Probably still BIA 35.




We must have taken UT 262, but this has to be a road running east off UT 262 to Hovenweep National Monument.




The road to Hovenweep was one of the trip's roadly highlights. This road was so full of potholes that we almost decided to just turn around and go back - because some people don't like cool stuff like that.




Yes! More potholes!




The potholed road bears a tiny route marker that's too small for anyone to read. I think Google Maps calls this Hovenweep Road.




Getting closer to Hovenweep.




The pavement seems to relax a bit on this road.




Closer still to Hovenweep.




Some of the beautiful scenery at Hovenweep. The monument contains Ancestral Puebloan villages that were inhabited by hunter-gatherers from roughly 8000 B.C. to 200 A.D. and by later groups until about the 14th century. This scene is a remnant of an old village.




Another view of the Hovenweep ruins. (The magic word!) Hovenweep became a protected area because - in the words of one observer - people "have turned the ground well over and have taken out much pottery, breaking more, and strewing the ground with many crumbling bones."




More Hovenweep remnants.




A final view of Hovenweep. I can't hike any significant distance, because my energy level is practically zero.

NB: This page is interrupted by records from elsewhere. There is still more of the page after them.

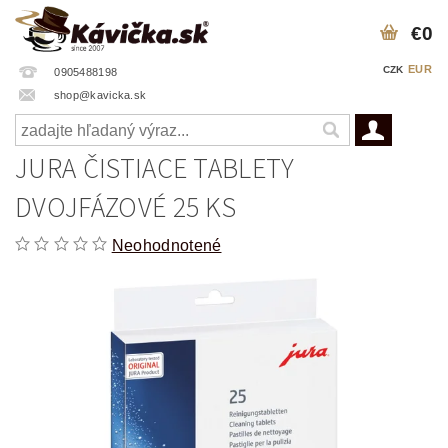
€0
EUR
CZK
0905488198
shop@kavicka.sk
JURA ČISTIACE TABLETY
DVOJFÁZOVÉ 25 KS
Neohodnotené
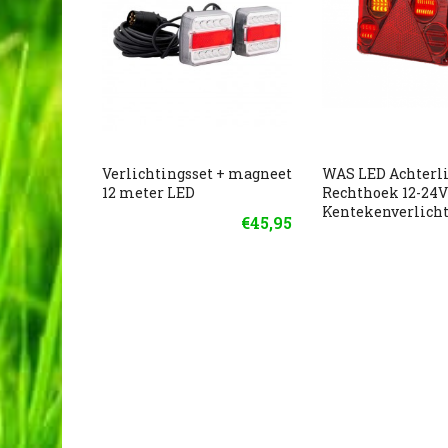
Verlichtingsset + magneet
WAS LED Achterl
12 meter LED
Rechthoek 12-24V
Kentekenverlich
€45,95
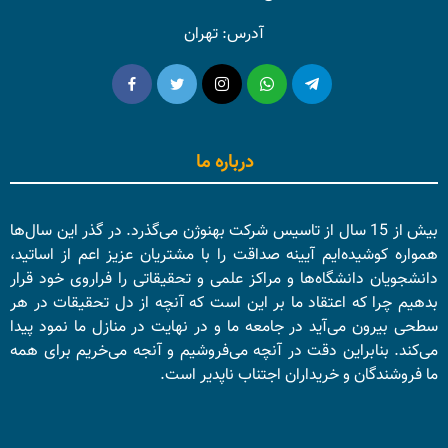
آدرس: تهران
درباره ما
بیش از 15 سال از تاسیس شرکت بهنوژن می‌گذرد. در گذر این سال‌ها
همواره کوشیده‌ایم آیینه صداقت را با مشتریان عزیز اعم از اساتید،
دانشجویان دانشگاه‌ها و مراکز علمی و تحقیقاتی را فراروی خود قرار
بدهیم چرا که اعتقاد ما بر این است که آنچه از دل تحقیقات در هر
سطحی بیرون می‌آید در جامعه ما و در نهایت در منازل ما نمود پیدا
می‌کند. بنابراین دقت در آنچه می‌فروشیم و آنجه می‌خریم برای همه
ما فروشندگان و خریداران اجتناب ناپدیر است.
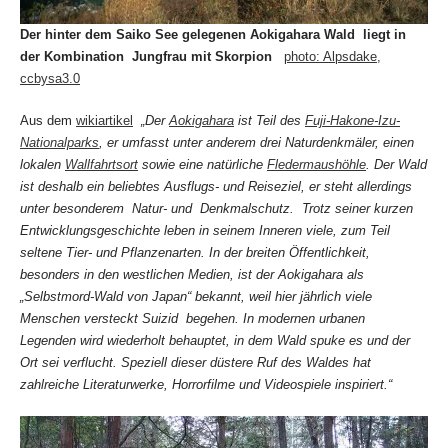
Der hinter dem Saiko See gelegenen Aokigahara Wald liegt in
der Kombination Jungfrau mit Skorpion
photo: Alpsdake,
ccbysa3.0
Aus dem
wikiartikel
„Der
Aokigahara
ist Teil des
Fuji-Hakone-Izu-
Nationalparks
, er umfasst unter anderem drei Naturdenkmäler, einen
lokalen
Wallfahrtsort
sowie eine natürliche
Fledermaushöhle
. Der Wald
ist deshalb ein beliebtes Ausflugs- und Reiseziel, er steht allerdings
unter besonderem Natur- und Denkmalschutz. Trotz seiner kurzen
Entwicklungsgeschichte leben in seinem Inneren viele, zum Teil
seltene Tier- und Pflanzenarten. In der breiten Öffentlichkeit,
besonders in den westlichen Medien, ist der Aokigahara als
„Selbstmord-Wald von Japan“ bekannt, weil hier jährlich viele
Menschen versteckt Suizid begehen. In modernen urbanen
Legenden wird wiederholt behauptet, in dem Wald spuke es und der
Ort sei verflucht. Speziell dieser düstere Ruf des Waldes hat
zahlreiche Literaturwerke, Horrorfilme und Videospiele inspiriert.“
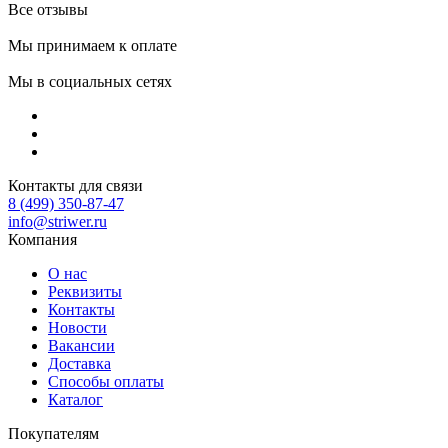
Все отзывы
Мы принимаем к оплате
Мы в социальных сетях
Контакты для связи
8 (499) 350-87-47
info@striwer.ru
Компания
О нас
Реквизиты
Контакты
Новости
Вакансии
Доставка
Способы оплаты
Каталог
Покупателям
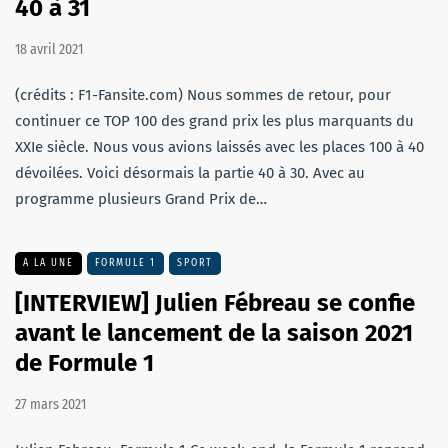
40 à 31
18 avril 2021
(crédits : F1-Fansite.com) Nous sommes de retour, pour
continuer ce TOP 100 des grand prix les plus marquants du
XXIe siècle. Nous vous avions laissés avec les places 100 à 40
dévoilées. Voici désormais la partie 40 à 30. Avec au
programme plusieurs Grand Prix de…
A LA UNE
FORMULE 1
SPORT
[INTERVIEW] Julien Fébreau se confie
avant le lancement de la saison 2021
de Formule 1
27 mars 2021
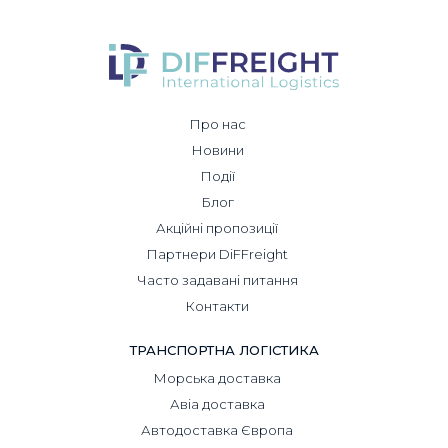
Про нас
Новини
Події
Блог
Акційні пропозиції
Партнери DiFFreight
Часто задавані питання
Контакти
ТРАНСПОРТНА ЛОГІСТИКА
Морська доставка
Авіа доставка
Автодоставка Європа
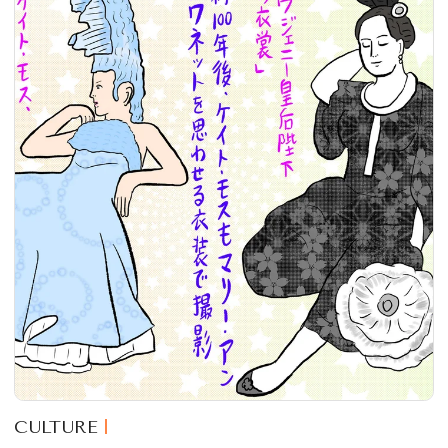
CULTURE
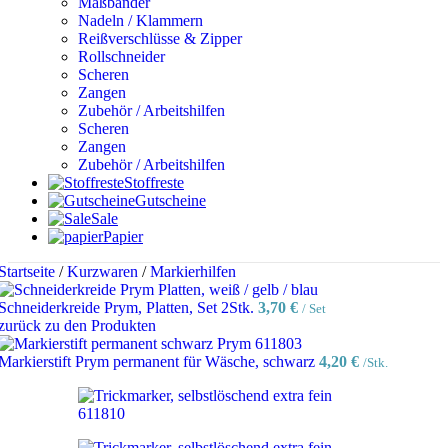
Maßbänder
Nadeln / Klammern
Reißverschlüsse & Zipper
Rollschneider
Scheren
Zangen
Zubehör / Arbeitshilfen
Scheren
Zangen
Zubehör / Arbeitshilfen
Stoffreste
Gutscheine
Sale
Papier
Startseite
/
Kurzwaren
/
Markierhilfen
Schneiderkreide Prym, Platten, Set 2Stk.
3,70
€
/ Set
zurück zu den Produkten
Markierstift Prym permanent für Wäsche, schwarz
4,20
€
/Stk.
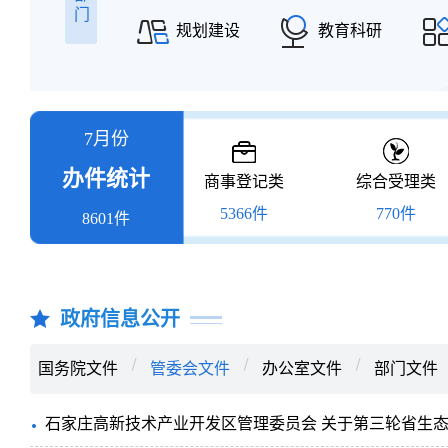
门
规划建设
教育科研
7月份
办件统计
商事登记类
综合受理类
5366件
770件
8601件
政府信息公开
国务院文件
管委会文件
办公室文件
部门文件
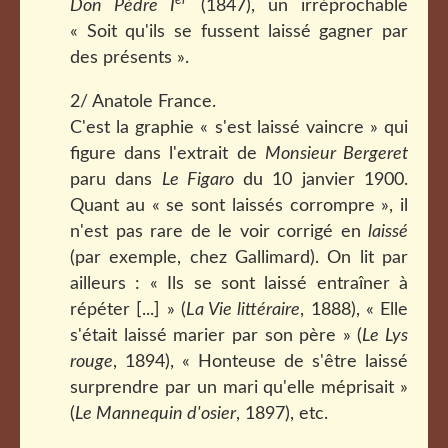
er
Don Pèdre I
(1847), un irréprochable
« Soit qu'ils se fussent laissé gagner par
des présents ».
2/ Anatole France.
C'est la graphie « s'est laissé vaincre » qui
figure dans l'extrait de
Monsieur Bergeret
paru dans
Le Figaro
du 10 janvier 1900.
Quant au « se sont laissés corrompre », il
n'est pas rare de le voir corrigé en
laissé
(par exemple, chez Gallimard). On lit par
ailleurs : « Ils se sont laissé entraîner à
répéter [...] » (
La Vie littéraire
, 1888), « Elle
s'était laissé marier par son père » (
Le Lys
rouge
, 1894), « Honteuse de s'être laissé
surprendre par un mari qu'elle méprisait »
(
Le Mannequin d'osier
, 1897), etc.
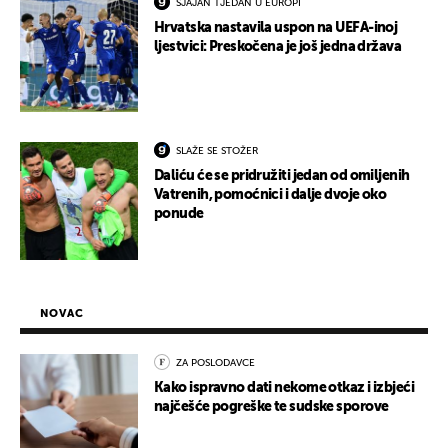
SJAJAN TJEDAN U EUROPI
Hrvatska nastavila uspon na UEFA-inoj
ljestvici: Preskočena je još jedna država
SLAŽE SE STOŽER
Daliću će se pridružiti jedan od omiljenih
Vatrenih, pomoćnici i dalje dvoje oko
ponude
NOVAC
ZA POSLODAVCE
Kako ispravno dati nekome otkaz i izbjeći
najčešće pogreške te sudske sporove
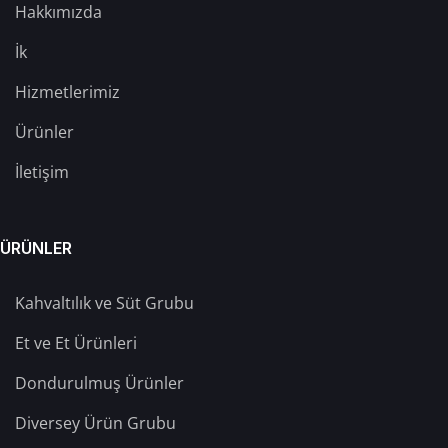
Hakkımızda
İk
Hizmetlerimiz
Ürünler
İletişim
ÜRÜNLER
Kahvaltılık ve Süt Grubu
Et ve Et Ürünleri
Dondurulmuş Ürünler
Diversey Ürün Grubu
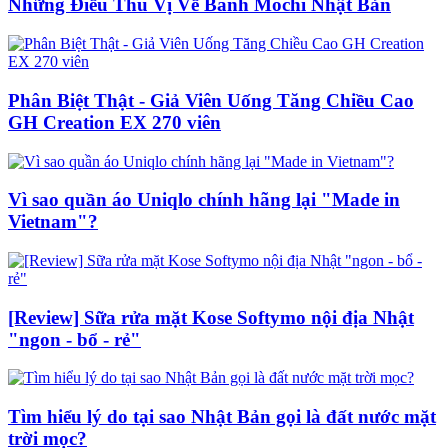
Những Điều Thú Vị Về Bánh Mochi Nhật Bản
Phân Biệt Thật - Giả Viên Uống Tăng Chiều Cao
GH Creation EX 270 viên
Vì sao quần áo Uniqlo chính hãng lại "Made in
Vietnam"?
[Review] Sữa rửa mặt Kose Softymo nội địa Nhật
"ngon - bổ - rẻ"
Tìm hiểu lý do tại sao Nhật Bản gọi là đất nước mặt
trời mọc?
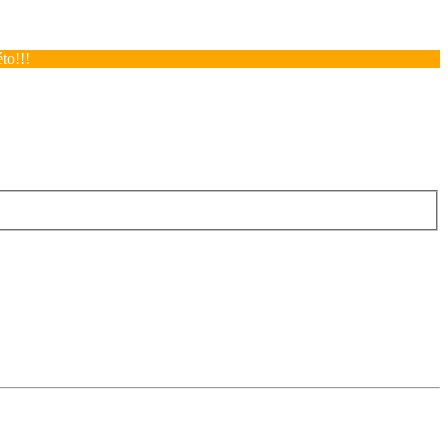
to!!!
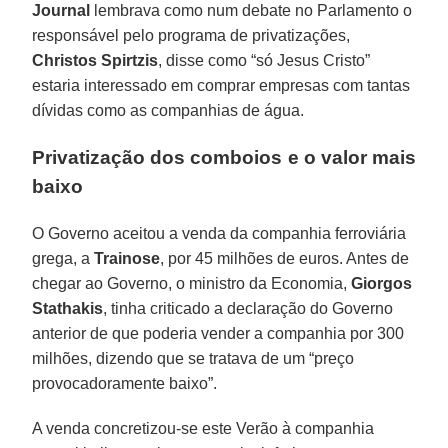
Journal
lembrava como num debate no Parlamento o
responsável pelo programa de privatizações,
Christos Spirtzis
, disse como “só Jesus Cristo”
estaria interessado em comprar empresas com tantas
dívidas como as companhias de água.
Privatização dos comboios e o valor mais
baixo
O Governo aceitou a venda da companhia ferroviária
grega, a
Trainose
, por 45 milhões de euros. Antes de
chegar ao Governo, o ministro da Economia,
Giorgos
Stathakis
, tinha criticado a declaração do Governo
anterior de que poderia vender a companhia por 300
milhões, dizendo que se tratava de um “preço
provocadoramente baixo”.
A venda concretizou-se este Verão à companhia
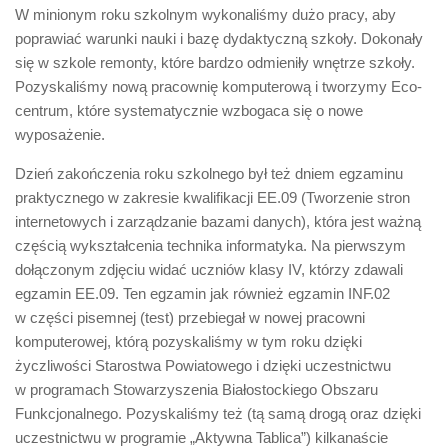
W minionym roku szkolnym wykonaliśmy dużo pracy, aby
poprawiać warunki nauki i bazę dydaktyczną szkoły. Dokonały
się w szkole remonty, które bardzo odmieniły wnętrze szkoły.
Pozyskaliśmy nową pracownię komputerową i tworzymy Eco-
centrum, które systematycznie wzbogaca się o nowe
wyposażenie.
Dzień zakończenia roku szkolnego był też dniem egzaminu
praktycznego w zakresie kwalifikacji EE.09 (Tworzenie stron
internetowych i zarządzanie bazami danych), która jest ważną
częścią wykształcenia technika informatyka. Na pierwszym
dołączonym zdjęciu widać uczniów klasy IV, którzy zdawali
egzamin EE.09. Ten egzamin jak również egzamin INF.02
w części pisemnej (test) przebiegał w nowej pracowni
komputerowej, którą pozyskaliśmy w tym roku dzięki
życzliwości Starostwa Powiatowego i dzięki uczestnictwu
w programach Stowarzyszenia Białostockiego Obszaru
Funkcjonalnego. Pozyskaliśmy też (tą samą drogą oraz dzięki
uczestnictwu w programie „Aktywna Tablica”) kilkanaście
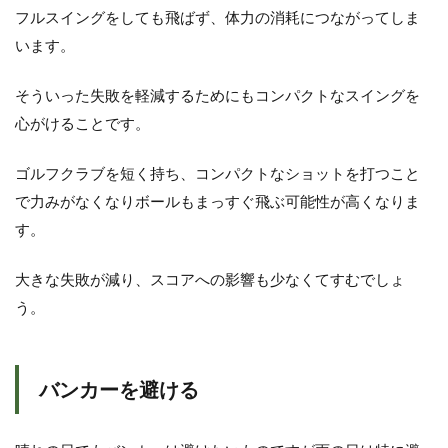
フルスイングをしても飛ばず、体力の消耗につながってしま
います。
そういった失敗を軽減するためにもコンパクトなスイングを
心がけることです。
ゴルフクラブを短く持ち、コンパクトなショットを打つこと
で力みがなくなりボールもまっすぐ飛ぶ可能性が高くなりま
す。
大きな失敗が減り、スコアへの影響も少なくてすむでしょ
う。
バンカーを避ける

This sign does the Doublemint thing for Cortez, Colo. It's the same distance on both routes.




This stop sign has seen less funny days.




I'm not sure where this is.




A SLOW sign like it's 1956!




I'm not even gonna try to guess where this is, or even whether it's Utah or Colorado.




See the deer on the left!




More great scenery of the Four Corners region.




America's economic recession of the late 2010s was hitting this stretch of highway hard. This is north on US 160/491 approaching Cortez. US 491 was US 666 until the Bush regime renumbered it in 2003 as one of its "faith-based initiatives." No, I'm not making this up. I got in heated arguments on the Internet back then with people who defended this change and denied that it had anything to do with the government's growing religious extremism - even though news accounts confirmed it in plain sight.




Our mandatory Sesame Street reference! Here, US 160/491 crosses McElmo Creek. Hahaha! Elmo!




US 160 uses Main Street in Cortez.




US 160 heading away from Cortez.




South on Main Avenue - old US 550 - in Durango.